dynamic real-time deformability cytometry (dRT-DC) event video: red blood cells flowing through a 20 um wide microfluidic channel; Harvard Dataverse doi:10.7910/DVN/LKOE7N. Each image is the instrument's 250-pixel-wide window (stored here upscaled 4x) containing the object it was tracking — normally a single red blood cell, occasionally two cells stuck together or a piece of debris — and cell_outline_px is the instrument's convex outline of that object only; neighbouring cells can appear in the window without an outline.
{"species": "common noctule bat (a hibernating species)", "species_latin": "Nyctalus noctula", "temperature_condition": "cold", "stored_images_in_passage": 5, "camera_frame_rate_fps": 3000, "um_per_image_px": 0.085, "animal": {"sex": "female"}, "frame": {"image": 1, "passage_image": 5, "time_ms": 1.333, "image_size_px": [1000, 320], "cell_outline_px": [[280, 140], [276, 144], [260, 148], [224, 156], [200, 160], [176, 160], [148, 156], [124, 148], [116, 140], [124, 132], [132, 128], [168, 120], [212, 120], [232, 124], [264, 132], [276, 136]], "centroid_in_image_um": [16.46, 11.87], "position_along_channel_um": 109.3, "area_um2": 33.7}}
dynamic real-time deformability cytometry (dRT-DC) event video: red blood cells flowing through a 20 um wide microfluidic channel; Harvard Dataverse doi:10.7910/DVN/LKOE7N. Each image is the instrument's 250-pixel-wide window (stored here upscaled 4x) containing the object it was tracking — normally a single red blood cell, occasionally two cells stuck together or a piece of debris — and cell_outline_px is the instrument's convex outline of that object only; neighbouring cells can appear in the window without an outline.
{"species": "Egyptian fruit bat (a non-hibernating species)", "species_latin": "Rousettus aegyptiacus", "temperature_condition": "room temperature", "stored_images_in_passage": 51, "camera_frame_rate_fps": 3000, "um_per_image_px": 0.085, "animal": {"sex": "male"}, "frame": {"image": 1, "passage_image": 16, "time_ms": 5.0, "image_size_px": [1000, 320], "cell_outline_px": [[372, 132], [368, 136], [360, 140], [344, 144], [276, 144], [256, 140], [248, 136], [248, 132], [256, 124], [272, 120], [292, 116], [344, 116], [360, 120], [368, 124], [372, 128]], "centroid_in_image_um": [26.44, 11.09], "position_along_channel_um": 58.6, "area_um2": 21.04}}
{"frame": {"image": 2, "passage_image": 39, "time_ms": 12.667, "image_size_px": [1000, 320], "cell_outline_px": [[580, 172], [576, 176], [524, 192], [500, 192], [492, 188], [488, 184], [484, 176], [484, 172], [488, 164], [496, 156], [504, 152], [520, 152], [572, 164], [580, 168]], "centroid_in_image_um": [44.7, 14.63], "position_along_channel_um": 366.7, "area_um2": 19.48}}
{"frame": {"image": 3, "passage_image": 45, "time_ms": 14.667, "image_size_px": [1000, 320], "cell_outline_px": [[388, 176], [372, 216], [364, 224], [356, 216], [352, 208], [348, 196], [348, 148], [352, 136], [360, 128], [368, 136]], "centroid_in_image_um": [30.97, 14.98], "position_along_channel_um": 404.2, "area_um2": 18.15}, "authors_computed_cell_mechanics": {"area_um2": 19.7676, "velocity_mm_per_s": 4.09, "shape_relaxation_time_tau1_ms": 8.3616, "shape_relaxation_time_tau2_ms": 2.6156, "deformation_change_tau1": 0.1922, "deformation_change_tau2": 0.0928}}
-=-=-=-=-
STATED TASK
Return each entry from above without altering a single character.

THE COMPLETED TASK
dynamic real-time deformability cytometry (dRT-DC) event video: red blood cells flowing through a 20 um wide microfluidic channel; Harvard Dataverse doi:10.7910/DVN/LKOE7N. Each image is the instrument's 250-pixel-wide window (stored here upscaled 4x) containing the object it was tracking — normally a single red blood cell, occasionally two cells stuck together or a piece of debris — and cell_outline_px is the instrument's convex outline of that object only; neighbouring cells can appear in the window without an outline.
{"species": "common noctule bat (a hibernating species)", "species_latin": "Nyctalus noctula", "temperature_condition": "cold", "stored_images_in_passage": 5, "camera_frame_rate_fps": 3000, "um_per_image_px": 0.085, "animal": {"sex": "female"}, "frame": {"image": 1, "passage_image": 5, "time_ms": 1.333, "image_size_px": [1000, 320], "cell_outline_px": [[280, 140], [276, 144], [260, 148], [224, 156], [200, 160], [176, 160], [148, 156], [124, 148], [116, 140], [124, 132], [132, 128], [168, 120], [212, 120], [232, 124], [264, 132], [276, 136]], "centroid_in_image_um": [16.46, 11.87], "position_along_channel_um": 109.3, "area_um2": 33.7}}
dynamic real-time deformability cytometry (dRT-DC) event video: red blood cells flowing through a 20 um wide microfluidic channel; Harvard Dataverse doi:10.7910/DVN/LKOE7N. Each image is the instrument's 250-pixel-wide window (stored here upscaled 4x) containing the object it was tracking — normally a single red blood cell, occasionally two cells stuck together or a piece of debris — and cell_outline_px is the instrument's convex outline of that object only; neighbouring cells can appear in the window without an outline.
{"species": "Egyptian fruit bat (a non-hibernating species)", "species_latin": "Rousettus aegyptiacus", "temperature_condition": "room temperature", "stored_images_in_passage": 51, "camera_frame_rate_fps": 3000, "um_per_image_px": 0.085, "animal": {"sex": "male"}, "frame": {"image": 1, "passage_image": 16, "time_ms": 5.0, "image_size_px": [1000, 320], "cell_outline_px": [[372, 132], [368, 136], [360, 140], [344, 144], [276, 144], [256, 140], [248, 136], [248, 132], [256, 124], [272, 120], [292, 116], [344, 116], [360, 120], [368, 124], [372, 128]], "centroid_in_image_um": [26.44, 11.09], "position_along_channel_um": 58.6, "area_um2": 21.04}}
{"frame": {"image": 2, "passage_image": 39, "time_ms": 12.667, "image_size_px": [1000, 320], "cell_outline_px": [[580, 172], [576, 176], [524, 192], [500, 192], [492, 188], [488, 184], [484, 176], [484, 172], [488, 164], [496, 156], [504, 152], [520, 152], [572, 164], [580, 168]], "centroid_in_image_um": [44.7, 14.63], "position_along_channel_um": 366.7, "area_um2": 19.48}}
{"frame": {"image": 3, "passage_image": 45, "time_ms": 14.667, "image_size_px": [1000, 320], "cell_outline_px": [[388, 176], [372, 216], [364, 224], [356, 216], [352, 208], [348, 196], [348, 148], [352, 136], [360, 128], [368, 136]], "centroid_in_image_um": [30.97, 14.98], "position_along_channel_um": 404.2, "area_um2": 18.15}, "authors_computed_cell_mechanics": {"area_um2": 19.7676, "velocity_mm_per_s": 4.09, "shape_relaxation_time_tau1_ms": 8.3616, "shape_relaxation_time_tau2_ms": 2.6156, "deformation_change_tau1": 0.1922, "deformation_change_tau2": 0.0928}}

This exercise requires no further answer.